§ Tasks to perform
#1 According to the camphecene abstract, in which animals was the pharmacokinetics of camphecene studied?
#2 Reproduce the passage of the camphecene abstract that begins with the words "Due to high" and ends with "studied in rabbits.".

§ Passage shown
╔══

Background

Due to high variability and rapid life cycle, influenza virus is able to develop drug resistance against direct acting antivirals. Development of novel virus-inhibiting drugs is therefore important goal. Previously, we identified camphor derivative, camphecene, as an effective anti-influenza compound. In the present study we optimize the regimen of its application to avoid high sub-toxic concentrations.

Methods

The protective activity of camphecene was assessed on the model of lethal pneumonia of mice caused by influenza viruses. Camphecene was administered either once a day or four times a day, alone or in combination with Tamiflu. Mortality and viral titer in the lungs was studied. Pharmacokinetics of camphecene was studied in rabbits.

Results

We have demonstrated that camphecene, being used every six hours at a dose of 7.5 mg/kg/day, results in anti-viral effect that was statistically equal to the effect of 100 mg/kg/day once a day, i.e. the same effect was achieved by thirteen-times lower daily dose of the drug. This effect was manifested in decrease of mortality and decrease of virus’ titer in the lungs. The studies of pharmacokinetics of camphecene have demonstrated that it does not accumulate in blood plasma and that its multiple applications with dosage interval of 65 min is safe. In addition, the results of the study demonstrate also that camphecene possesses additive effect with Tamiflu allowing to decrease the dose of the latter.

Conclusion

The results suggest that due to safety and efficacy, camphecene can be further developed as potential anti-influenza remedy.

╚══

(Items from a data source)
╔══

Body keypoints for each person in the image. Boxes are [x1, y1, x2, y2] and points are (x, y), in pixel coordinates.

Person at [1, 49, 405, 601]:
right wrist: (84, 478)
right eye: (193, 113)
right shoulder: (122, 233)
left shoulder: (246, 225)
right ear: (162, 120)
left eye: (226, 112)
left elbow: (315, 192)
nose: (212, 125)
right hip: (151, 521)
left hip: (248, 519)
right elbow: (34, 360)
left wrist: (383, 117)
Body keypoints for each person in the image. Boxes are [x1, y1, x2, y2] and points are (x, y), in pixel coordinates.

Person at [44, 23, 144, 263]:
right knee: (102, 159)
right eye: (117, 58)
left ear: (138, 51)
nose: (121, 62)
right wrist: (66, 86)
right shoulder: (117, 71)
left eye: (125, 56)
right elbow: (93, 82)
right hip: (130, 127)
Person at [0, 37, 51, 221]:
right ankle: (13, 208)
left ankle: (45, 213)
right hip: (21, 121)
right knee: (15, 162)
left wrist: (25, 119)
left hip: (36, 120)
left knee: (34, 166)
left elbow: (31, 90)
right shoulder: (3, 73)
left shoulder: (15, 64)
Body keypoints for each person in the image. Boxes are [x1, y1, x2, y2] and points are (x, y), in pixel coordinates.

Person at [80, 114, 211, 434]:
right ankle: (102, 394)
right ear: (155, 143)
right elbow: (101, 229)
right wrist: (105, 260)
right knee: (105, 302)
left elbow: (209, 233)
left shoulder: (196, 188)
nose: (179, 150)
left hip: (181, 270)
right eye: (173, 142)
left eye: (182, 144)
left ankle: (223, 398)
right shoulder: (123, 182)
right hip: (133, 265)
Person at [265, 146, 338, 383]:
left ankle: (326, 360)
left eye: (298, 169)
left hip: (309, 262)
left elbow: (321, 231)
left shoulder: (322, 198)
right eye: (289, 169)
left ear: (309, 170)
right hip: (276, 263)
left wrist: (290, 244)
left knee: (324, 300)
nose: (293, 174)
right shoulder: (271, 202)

╚══

§ Answers to the exercise
#1 Rabbits.

#2
Due to high variability and rapid life cycle, influenza virus is able to develop drug resistance against direct acting antivirals. Development of novel virus-inhibiting drugs is therefore important goal. Previously, we identified camphor derivative, camphecene, as an effective anti-influenza compound. In the present study we optimize the regimen of its application to avoid high sub-toxic concentrations.

Methods

The protective activity of camphecene was assessed on the model of lethal pneumonia of mice caused by influenza viruses. Camphecene was administered either once a day or four times a day, alone or in combination with Tamiflu. Mortality and viral titer in the lungs was studied. Pharmacokinetics of camphecene was studied in rabbits.